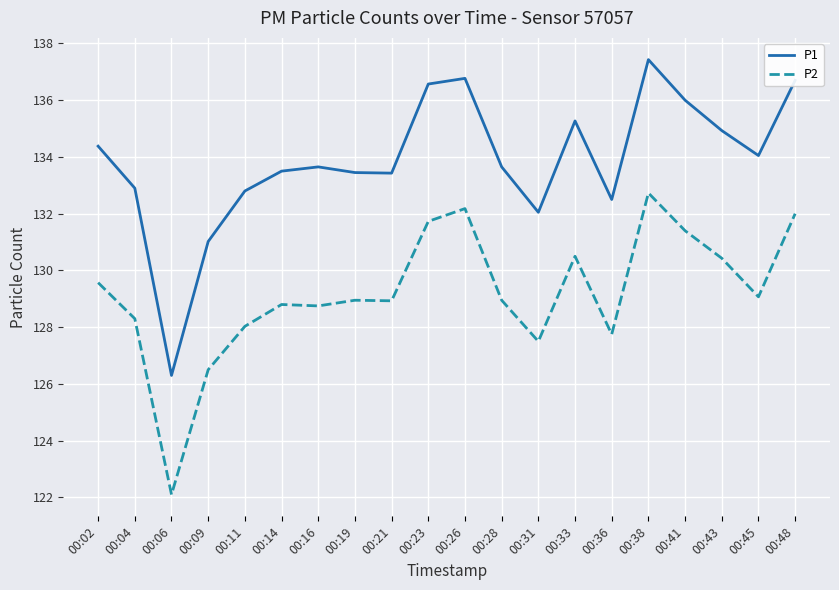

In P1, how many points are lower than both neighbors (excluding endpoints)?

5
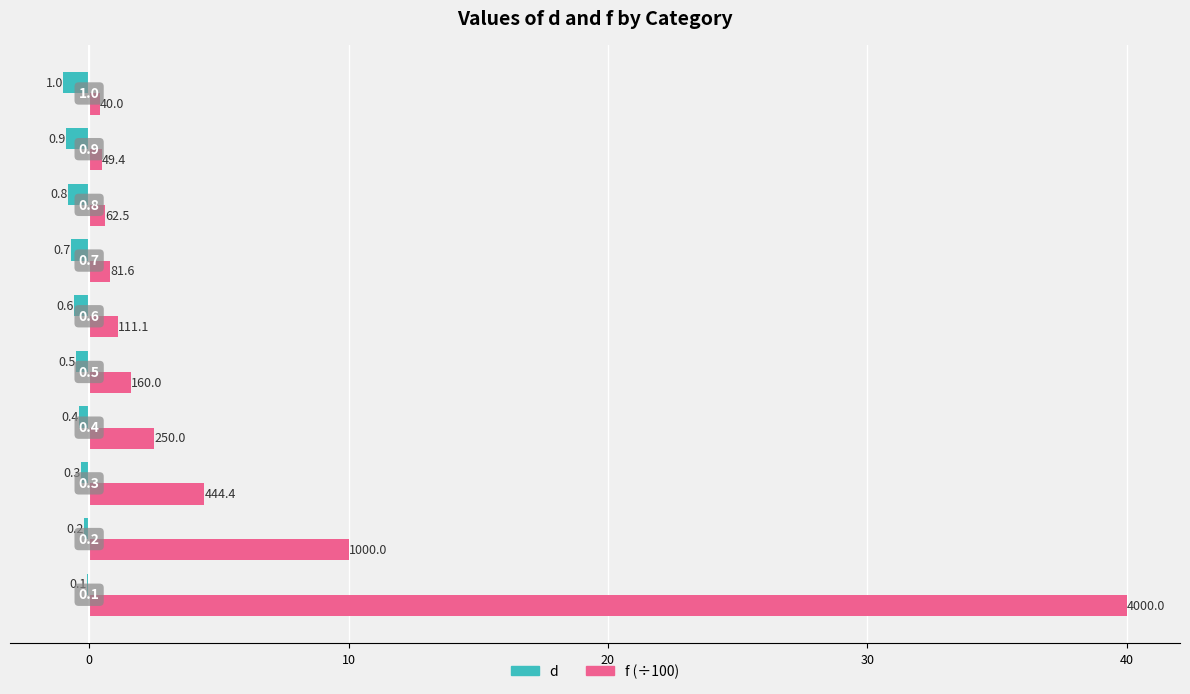

Reading left to right, extract all data points from this chart.

d: -0.1	-0.2	-0.3	-0.4	-0.5	-0.6	-0.7	-0.8	-0.9	-1.0
f (÷100): 40.0	10.0	4.4	2.5	1.6	1.1	0.8	0.6	0.5	0.4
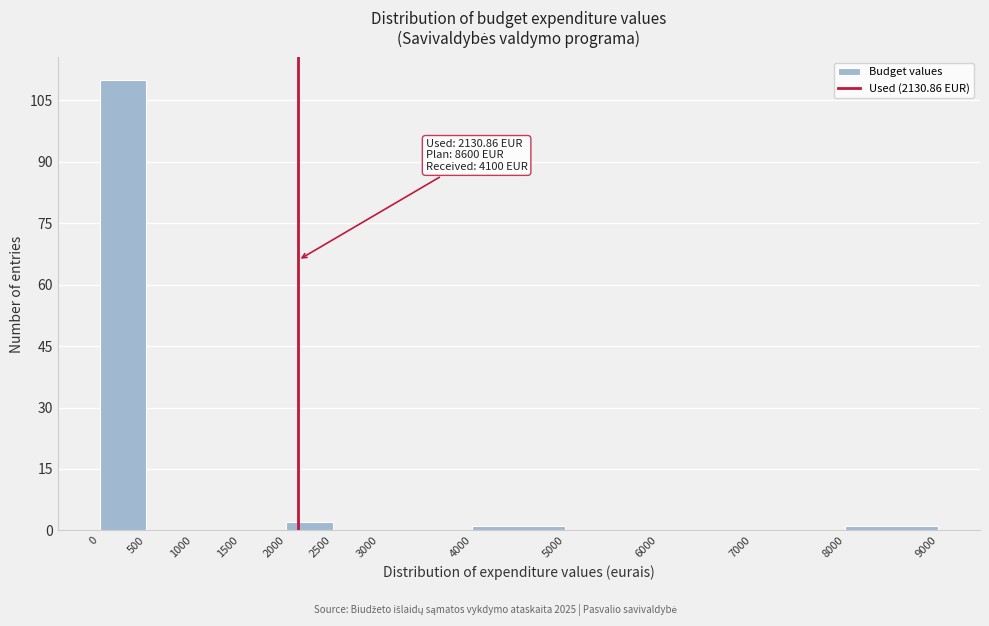

Over which range of the x-axis is the bar tallest?

0 to 500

- Job:
Revise the listing above so that "chart" becomes "graph", with everything else left as it is. Leave out the pictures.

- Task answer:
In P1, how many points are lower than both neighbors (excluding endpoints)?

5

Reading left to right, extract all data points from this graph.

d: -0.1	-0.2	-0.3	-0.4	-0.5	-0.6	-0.7	-0.8	-0.9	-1.0
f (÷100): 40.0	10.0	4.4	2.5	1.6	1.1	0.8	0.6	0.5	0.4

Over which range of the x-axis is the bar tallest?

0 to 500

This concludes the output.